Member of the Bundestag from Lower Saxony
- In office 1 January 2021 – 2025

Personal details
- Born: Emilia Johanna Fester 28 April 1998 (age 27) Hildesheim, Lower Saxony, Germany
- Party: Alliance 90/The Greens
- Education: Churchill Academy and Sixth Form
- Occupation: Politician
- Website: Official website

= Emilia Fester =

German politician (born 1998)

Emilia "Milla" Johanna Fester (/de/; born 28 April 1998) is a German politician of the Alliance 90/The Greens who served as a Member of the German Bundestag from 2021 to 2025.

== Early life and education ==
Fester was born 28 April 1998 in Hildesheim to Florian Brandhorst and Andrea Fester. Her parents were both actors and her mother also co-led the Center for Theater Pedagogics in Hildesheim.

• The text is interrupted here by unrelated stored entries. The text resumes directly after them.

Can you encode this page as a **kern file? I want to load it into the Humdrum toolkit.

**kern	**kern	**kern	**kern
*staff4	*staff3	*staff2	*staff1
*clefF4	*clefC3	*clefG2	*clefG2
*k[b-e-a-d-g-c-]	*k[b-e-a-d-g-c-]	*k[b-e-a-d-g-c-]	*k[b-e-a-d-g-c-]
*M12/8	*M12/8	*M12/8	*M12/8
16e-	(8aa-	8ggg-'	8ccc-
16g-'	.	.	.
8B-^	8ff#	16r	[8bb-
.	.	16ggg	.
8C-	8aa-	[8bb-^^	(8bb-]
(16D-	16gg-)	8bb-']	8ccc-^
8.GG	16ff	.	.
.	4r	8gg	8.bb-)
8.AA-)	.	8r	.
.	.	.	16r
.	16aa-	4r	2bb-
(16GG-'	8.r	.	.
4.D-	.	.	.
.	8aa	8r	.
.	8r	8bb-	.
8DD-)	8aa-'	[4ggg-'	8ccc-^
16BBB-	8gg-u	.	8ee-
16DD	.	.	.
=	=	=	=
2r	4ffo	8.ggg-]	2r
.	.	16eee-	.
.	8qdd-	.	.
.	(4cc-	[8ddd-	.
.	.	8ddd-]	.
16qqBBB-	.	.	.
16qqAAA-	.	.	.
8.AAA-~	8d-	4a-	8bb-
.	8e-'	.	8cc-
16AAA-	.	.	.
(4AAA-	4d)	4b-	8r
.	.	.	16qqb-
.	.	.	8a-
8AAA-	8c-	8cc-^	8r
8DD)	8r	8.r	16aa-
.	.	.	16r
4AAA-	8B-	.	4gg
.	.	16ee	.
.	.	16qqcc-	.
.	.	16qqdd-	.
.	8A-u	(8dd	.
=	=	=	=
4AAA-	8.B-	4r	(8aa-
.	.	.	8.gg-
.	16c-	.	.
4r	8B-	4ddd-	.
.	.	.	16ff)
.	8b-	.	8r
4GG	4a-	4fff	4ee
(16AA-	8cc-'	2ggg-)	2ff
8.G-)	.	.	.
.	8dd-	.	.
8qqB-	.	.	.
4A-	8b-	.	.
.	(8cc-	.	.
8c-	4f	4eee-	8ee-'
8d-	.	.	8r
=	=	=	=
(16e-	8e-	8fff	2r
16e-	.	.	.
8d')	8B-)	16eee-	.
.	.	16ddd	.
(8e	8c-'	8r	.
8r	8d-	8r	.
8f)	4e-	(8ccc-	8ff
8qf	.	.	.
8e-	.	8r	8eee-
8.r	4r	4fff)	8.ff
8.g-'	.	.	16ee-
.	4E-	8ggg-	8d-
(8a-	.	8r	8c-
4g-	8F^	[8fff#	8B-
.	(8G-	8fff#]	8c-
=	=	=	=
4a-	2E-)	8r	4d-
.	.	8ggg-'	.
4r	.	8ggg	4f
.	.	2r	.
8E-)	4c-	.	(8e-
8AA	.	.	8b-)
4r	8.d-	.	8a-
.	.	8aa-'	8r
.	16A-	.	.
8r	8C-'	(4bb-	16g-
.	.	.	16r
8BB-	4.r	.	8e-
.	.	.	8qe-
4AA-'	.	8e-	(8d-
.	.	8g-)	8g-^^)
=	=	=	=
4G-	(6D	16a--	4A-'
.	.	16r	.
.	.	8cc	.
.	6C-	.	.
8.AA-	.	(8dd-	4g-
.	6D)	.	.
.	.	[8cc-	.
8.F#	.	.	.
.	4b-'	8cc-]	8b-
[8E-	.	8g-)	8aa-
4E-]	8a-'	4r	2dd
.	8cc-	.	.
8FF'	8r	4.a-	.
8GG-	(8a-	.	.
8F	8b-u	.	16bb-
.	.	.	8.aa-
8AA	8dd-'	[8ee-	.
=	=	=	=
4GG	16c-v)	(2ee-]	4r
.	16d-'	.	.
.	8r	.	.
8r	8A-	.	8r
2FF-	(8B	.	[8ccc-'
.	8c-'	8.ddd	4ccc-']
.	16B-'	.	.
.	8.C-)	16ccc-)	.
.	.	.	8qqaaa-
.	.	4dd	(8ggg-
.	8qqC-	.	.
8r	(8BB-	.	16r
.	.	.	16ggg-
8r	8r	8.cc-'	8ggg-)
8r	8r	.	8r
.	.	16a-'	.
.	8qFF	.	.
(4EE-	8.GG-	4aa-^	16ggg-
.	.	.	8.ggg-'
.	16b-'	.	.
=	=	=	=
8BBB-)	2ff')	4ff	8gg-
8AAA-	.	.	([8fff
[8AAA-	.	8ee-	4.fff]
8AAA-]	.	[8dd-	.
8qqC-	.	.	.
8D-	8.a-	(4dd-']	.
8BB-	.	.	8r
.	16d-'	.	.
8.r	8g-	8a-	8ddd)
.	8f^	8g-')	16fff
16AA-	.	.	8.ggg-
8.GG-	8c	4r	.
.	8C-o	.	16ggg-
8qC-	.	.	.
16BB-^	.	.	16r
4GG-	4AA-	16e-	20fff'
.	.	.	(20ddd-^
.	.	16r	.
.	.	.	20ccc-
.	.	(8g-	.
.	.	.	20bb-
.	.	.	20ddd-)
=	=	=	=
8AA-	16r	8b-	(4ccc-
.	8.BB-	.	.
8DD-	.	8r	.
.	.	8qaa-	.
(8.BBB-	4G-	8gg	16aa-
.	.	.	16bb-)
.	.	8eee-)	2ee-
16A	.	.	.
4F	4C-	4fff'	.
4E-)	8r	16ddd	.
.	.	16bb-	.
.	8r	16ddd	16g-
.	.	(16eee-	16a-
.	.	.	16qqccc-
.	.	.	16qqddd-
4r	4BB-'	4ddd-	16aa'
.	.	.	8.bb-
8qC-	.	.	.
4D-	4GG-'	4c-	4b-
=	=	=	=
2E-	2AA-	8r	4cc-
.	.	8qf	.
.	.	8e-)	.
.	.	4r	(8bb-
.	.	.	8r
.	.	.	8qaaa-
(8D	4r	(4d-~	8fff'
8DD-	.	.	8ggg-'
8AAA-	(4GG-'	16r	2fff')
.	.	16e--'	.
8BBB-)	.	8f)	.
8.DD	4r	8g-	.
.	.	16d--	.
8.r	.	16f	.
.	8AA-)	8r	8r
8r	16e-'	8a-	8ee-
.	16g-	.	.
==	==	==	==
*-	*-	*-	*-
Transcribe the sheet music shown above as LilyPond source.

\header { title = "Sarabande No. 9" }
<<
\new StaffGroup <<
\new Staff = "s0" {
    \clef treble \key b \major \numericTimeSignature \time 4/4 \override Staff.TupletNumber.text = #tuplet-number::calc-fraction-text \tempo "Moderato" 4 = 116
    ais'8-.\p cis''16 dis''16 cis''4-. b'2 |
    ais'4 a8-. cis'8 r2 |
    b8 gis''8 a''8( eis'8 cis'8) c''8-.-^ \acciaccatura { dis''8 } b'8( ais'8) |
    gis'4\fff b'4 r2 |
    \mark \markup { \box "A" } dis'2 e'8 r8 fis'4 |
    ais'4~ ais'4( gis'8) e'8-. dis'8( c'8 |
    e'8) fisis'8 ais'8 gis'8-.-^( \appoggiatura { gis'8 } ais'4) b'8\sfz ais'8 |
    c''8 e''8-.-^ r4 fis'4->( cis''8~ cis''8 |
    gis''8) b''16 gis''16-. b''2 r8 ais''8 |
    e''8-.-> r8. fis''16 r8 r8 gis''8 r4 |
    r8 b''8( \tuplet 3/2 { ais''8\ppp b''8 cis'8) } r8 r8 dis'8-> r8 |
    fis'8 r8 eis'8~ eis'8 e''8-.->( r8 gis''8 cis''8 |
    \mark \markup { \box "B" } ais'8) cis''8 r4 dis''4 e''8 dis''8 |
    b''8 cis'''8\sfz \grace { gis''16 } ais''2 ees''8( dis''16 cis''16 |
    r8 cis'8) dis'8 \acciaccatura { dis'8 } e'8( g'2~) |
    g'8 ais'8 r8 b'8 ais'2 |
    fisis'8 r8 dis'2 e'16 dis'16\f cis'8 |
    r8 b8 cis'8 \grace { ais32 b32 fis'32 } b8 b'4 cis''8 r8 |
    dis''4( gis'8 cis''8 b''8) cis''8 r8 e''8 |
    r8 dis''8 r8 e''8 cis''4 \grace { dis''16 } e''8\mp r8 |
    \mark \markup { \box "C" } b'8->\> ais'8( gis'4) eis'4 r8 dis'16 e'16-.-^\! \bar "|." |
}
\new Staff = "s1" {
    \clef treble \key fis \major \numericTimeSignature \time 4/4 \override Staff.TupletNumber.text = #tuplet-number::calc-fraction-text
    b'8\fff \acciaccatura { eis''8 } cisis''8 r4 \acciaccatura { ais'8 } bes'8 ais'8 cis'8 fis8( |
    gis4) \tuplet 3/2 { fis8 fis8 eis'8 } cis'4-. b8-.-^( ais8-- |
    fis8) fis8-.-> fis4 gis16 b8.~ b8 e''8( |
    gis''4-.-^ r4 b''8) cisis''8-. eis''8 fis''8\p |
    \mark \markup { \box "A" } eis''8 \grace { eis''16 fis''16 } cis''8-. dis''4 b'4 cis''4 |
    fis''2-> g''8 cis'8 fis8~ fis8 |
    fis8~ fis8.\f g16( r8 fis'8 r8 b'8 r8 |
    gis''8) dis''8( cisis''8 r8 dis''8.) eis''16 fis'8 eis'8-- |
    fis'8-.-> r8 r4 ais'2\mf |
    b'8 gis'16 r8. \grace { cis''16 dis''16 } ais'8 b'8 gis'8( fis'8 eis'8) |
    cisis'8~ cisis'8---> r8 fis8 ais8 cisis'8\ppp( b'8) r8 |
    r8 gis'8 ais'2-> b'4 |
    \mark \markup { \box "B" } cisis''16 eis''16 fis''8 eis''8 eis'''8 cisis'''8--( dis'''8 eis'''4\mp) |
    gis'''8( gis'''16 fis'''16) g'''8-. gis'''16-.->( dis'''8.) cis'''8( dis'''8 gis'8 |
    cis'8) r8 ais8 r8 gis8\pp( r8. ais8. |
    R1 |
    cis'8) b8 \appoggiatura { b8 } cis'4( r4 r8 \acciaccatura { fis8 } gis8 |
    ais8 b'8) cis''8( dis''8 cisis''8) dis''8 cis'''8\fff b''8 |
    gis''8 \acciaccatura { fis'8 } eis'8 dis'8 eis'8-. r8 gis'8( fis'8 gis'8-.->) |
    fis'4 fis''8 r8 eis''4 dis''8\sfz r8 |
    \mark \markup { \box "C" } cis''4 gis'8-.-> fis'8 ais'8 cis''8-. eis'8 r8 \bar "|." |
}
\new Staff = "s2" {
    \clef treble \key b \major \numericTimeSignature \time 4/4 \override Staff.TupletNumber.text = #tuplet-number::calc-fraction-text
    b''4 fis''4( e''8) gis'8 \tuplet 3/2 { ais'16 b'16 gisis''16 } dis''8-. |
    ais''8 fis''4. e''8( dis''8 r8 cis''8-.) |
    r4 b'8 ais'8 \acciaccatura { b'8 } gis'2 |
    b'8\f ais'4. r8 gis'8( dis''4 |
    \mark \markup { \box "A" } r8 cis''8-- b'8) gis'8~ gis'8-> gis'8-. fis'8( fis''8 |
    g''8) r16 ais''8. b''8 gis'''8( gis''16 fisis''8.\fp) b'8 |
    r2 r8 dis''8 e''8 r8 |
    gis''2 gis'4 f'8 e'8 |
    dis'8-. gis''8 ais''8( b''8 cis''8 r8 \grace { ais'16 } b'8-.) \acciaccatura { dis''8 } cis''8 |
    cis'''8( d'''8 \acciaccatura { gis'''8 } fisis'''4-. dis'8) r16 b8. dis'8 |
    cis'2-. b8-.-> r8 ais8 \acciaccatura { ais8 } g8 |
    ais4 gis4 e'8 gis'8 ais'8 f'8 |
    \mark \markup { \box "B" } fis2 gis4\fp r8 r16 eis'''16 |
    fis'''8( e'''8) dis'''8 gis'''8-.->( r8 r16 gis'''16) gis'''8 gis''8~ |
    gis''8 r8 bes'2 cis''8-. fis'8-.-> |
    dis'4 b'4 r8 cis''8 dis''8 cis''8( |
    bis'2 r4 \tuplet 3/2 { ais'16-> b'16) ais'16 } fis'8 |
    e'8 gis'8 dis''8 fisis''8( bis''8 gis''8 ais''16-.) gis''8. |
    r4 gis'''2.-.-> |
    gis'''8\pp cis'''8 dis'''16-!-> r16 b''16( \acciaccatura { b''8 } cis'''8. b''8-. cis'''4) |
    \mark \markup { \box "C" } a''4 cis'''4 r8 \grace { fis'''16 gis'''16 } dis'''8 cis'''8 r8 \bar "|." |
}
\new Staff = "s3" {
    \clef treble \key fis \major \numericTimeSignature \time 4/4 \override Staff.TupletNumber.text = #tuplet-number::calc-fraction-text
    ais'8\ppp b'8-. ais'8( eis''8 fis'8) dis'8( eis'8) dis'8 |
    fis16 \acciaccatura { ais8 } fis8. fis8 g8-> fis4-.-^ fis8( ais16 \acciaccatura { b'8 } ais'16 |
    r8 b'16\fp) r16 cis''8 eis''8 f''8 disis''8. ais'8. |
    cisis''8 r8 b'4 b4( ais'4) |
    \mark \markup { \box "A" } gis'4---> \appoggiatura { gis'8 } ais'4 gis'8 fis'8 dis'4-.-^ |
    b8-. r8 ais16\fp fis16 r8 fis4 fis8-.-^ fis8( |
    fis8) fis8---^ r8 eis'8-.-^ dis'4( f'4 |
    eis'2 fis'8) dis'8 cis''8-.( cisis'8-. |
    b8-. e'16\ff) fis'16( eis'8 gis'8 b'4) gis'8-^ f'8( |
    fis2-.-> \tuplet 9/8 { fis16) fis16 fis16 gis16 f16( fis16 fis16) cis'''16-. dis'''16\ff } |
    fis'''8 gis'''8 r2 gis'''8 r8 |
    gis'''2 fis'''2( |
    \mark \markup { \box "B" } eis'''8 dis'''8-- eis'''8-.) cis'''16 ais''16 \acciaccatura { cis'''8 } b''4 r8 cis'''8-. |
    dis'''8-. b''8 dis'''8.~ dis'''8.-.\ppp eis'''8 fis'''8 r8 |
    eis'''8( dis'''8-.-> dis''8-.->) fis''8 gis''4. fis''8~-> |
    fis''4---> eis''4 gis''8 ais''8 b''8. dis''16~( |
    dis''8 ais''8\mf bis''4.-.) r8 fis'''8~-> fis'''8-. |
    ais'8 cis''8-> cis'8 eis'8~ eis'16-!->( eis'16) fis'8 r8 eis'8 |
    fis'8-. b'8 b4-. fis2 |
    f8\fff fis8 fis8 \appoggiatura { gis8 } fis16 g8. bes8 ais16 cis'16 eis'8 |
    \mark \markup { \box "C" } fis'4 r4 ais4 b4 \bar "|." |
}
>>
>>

She attended Robert-Bosch-Gesamtschule, a public school, graduating with her Abitur in 2017. Between 2014 and 2015, Fester completed an international student exchange, at Churchill Academy and Sixth Form in North Somerset, England. In 2017, she moved to Hamburg, where she applied to Hochschule für Musik und Theater (English: University of Applied Sciences for Theater and Music), but she was not admitted.

== Career ==

After not being admitted into college, Fester worked as an independent assistant director for the children and youth theater. Between 2018 and 2019 she worked as assistant director and stagehand at Deutsches Schauspielhaus.

== Politics ==

At age 23, Fester is the Baby of the House in the 20th Bundestag. She held this title until Emily Vontz entered the Bundestag in January 2023 succeeding Heiko Maas. She is her parliamentary group's spokesperson for youth issues.

== Personal life ==
In Berlin, Fester shared an apartment with fellow parliamentarians Marlene Schönberger and Saskia Weishaupt. On September 23, 2022, Fester made public that she is bisexual as the second member of the Bundestag, after Ricarda Lang.